Ахнул стоявший рядом командарм 48, генерал-лейтенант Антонюк, перебравшийся со штабом буквально в центр тылового рубежа своей армии, не такой и протяженный, стиснутый с флангов речками Тосно и Мга. Но армии завтра-послезавтра добавят фронт до Красного Бора, из которого кое-как удалось выбить противника, но стрелковая и ополченческая дивизия сейчас в таком виде, что их нужно отводить в тыл.

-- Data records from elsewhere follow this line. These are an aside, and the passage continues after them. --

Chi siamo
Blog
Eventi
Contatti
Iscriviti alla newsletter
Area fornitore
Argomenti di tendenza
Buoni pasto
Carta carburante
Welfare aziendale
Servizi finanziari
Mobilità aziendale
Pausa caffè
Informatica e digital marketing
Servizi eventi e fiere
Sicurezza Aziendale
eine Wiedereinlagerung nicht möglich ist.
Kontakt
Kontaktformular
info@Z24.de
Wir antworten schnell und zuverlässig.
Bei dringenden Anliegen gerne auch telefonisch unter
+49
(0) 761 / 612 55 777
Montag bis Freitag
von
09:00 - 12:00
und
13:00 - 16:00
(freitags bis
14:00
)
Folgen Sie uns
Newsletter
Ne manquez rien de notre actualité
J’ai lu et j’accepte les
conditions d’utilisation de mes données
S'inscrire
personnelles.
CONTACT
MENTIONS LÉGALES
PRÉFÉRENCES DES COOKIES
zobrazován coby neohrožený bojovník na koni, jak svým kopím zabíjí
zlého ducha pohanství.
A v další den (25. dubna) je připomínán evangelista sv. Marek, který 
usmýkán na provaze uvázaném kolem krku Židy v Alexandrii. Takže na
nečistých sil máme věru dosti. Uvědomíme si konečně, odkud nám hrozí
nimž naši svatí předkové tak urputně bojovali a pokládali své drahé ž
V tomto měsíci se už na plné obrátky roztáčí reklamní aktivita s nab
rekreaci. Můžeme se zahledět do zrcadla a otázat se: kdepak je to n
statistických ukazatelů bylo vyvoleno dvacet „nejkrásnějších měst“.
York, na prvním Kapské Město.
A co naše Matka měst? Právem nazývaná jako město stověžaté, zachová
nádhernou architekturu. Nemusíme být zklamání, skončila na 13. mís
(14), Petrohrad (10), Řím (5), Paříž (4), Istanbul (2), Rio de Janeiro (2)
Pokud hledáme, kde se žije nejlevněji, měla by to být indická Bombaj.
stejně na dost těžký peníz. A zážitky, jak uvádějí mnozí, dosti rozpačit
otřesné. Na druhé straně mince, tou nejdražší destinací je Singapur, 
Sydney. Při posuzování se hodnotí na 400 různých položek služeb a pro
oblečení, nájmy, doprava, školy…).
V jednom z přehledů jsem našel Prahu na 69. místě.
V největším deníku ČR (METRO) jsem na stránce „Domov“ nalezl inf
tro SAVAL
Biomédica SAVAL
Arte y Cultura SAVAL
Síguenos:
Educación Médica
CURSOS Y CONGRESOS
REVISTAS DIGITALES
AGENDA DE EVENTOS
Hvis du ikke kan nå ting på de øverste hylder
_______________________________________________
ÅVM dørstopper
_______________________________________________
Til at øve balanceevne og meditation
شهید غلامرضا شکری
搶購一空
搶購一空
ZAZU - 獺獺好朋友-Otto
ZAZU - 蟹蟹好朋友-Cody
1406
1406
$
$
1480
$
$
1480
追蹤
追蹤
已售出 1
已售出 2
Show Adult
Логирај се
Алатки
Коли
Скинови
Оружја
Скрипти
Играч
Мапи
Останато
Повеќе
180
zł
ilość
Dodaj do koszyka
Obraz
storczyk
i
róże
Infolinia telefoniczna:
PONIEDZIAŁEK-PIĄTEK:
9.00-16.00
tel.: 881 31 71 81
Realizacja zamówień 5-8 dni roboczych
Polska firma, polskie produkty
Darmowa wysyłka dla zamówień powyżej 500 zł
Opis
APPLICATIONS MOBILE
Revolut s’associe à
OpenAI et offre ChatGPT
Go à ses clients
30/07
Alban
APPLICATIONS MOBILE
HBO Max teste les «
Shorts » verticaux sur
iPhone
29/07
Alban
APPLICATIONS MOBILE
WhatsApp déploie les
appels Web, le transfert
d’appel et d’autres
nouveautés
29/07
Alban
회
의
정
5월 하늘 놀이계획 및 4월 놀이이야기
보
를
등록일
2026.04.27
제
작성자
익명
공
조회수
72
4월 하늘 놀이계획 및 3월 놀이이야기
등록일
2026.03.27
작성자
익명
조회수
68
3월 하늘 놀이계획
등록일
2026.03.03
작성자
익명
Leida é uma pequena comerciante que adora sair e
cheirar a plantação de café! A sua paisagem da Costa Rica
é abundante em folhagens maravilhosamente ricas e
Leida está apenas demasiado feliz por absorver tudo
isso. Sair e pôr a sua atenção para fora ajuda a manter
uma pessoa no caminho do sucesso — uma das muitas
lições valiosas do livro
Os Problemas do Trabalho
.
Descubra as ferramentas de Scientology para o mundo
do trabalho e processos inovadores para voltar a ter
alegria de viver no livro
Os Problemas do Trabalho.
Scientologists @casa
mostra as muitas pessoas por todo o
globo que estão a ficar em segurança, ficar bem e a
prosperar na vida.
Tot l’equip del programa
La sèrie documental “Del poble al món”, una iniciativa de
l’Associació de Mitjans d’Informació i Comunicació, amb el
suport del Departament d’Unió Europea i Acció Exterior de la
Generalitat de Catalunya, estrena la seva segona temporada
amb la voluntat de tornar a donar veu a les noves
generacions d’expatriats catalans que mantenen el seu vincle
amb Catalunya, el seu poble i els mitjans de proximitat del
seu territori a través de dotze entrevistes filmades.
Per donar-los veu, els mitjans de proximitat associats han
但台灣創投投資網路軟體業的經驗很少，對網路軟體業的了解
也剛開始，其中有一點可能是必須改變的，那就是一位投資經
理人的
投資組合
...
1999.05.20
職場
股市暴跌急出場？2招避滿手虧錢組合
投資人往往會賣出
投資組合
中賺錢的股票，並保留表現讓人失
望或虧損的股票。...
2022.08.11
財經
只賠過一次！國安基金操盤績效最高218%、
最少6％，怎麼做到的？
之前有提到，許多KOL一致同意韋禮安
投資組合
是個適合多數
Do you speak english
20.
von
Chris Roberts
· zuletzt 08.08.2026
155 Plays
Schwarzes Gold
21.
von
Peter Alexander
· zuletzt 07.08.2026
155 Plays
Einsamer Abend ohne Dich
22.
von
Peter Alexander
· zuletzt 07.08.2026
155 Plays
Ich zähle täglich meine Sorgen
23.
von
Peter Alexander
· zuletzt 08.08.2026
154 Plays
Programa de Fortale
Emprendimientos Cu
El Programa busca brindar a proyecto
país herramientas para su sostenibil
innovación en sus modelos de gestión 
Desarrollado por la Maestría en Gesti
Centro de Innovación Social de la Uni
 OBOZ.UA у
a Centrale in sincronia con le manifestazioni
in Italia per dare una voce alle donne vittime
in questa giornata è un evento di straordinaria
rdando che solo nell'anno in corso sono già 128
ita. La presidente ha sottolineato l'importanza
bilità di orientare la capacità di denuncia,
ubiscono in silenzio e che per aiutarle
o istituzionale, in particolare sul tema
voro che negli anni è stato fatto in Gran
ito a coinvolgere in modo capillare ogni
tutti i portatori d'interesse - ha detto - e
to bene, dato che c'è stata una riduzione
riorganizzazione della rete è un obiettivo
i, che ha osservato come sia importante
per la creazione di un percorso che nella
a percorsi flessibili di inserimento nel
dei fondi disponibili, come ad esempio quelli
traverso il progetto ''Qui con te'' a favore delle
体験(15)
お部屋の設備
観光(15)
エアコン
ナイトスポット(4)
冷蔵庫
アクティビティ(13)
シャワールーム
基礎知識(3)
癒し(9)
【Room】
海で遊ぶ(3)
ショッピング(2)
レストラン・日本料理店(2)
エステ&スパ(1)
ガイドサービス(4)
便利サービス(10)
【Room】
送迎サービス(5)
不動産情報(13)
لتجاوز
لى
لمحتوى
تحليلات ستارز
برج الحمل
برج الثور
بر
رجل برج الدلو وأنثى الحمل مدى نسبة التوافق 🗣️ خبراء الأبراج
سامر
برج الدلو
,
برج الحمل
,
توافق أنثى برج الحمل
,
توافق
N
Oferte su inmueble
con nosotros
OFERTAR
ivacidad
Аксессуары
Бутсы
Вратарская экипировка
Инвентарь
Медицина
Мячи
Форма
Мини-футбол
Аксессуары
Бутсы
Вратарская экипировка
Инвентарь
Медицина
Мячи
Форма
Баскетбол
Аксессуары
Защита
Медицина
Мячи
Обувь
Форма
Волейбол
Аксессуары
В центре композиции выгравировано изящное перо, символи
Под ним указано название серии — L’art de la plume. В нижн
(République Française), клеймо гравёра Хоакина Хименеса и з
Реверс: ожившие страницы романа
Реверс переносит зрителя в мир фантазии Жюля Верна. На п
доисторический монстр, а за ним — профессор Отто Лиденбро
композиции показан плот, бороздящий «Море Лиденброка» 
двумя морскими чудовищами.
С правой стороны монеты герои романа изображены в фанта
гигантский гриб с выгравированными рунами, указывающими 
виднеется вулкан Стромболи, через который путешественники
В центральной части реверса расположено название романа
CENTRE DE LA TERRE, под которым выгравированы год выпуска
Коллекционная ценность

Кулик всмотрелся в небо — с юга приближались три девятки бомбардировщиков, летящих на небольшой высоте, с километр примерно. Построение треугольниками, от малых к более крупным, пока из самолетов не образовался один сплошной большой клин, заполонивший изрядный кусок голубого неба. Появились и небольшие самолеты, одномоторные, с желтыми коконами у винтов — понятно, что «мессеры», куда без прикрытия. В героизм маршал играть не стал, стоять под разрывами немыслимая глупость, а то, что немцы нацелились бомбить корабли, вполне понятное желание — даже эти бывшие грунтовозные шаланды показали, что с ними надо считаться.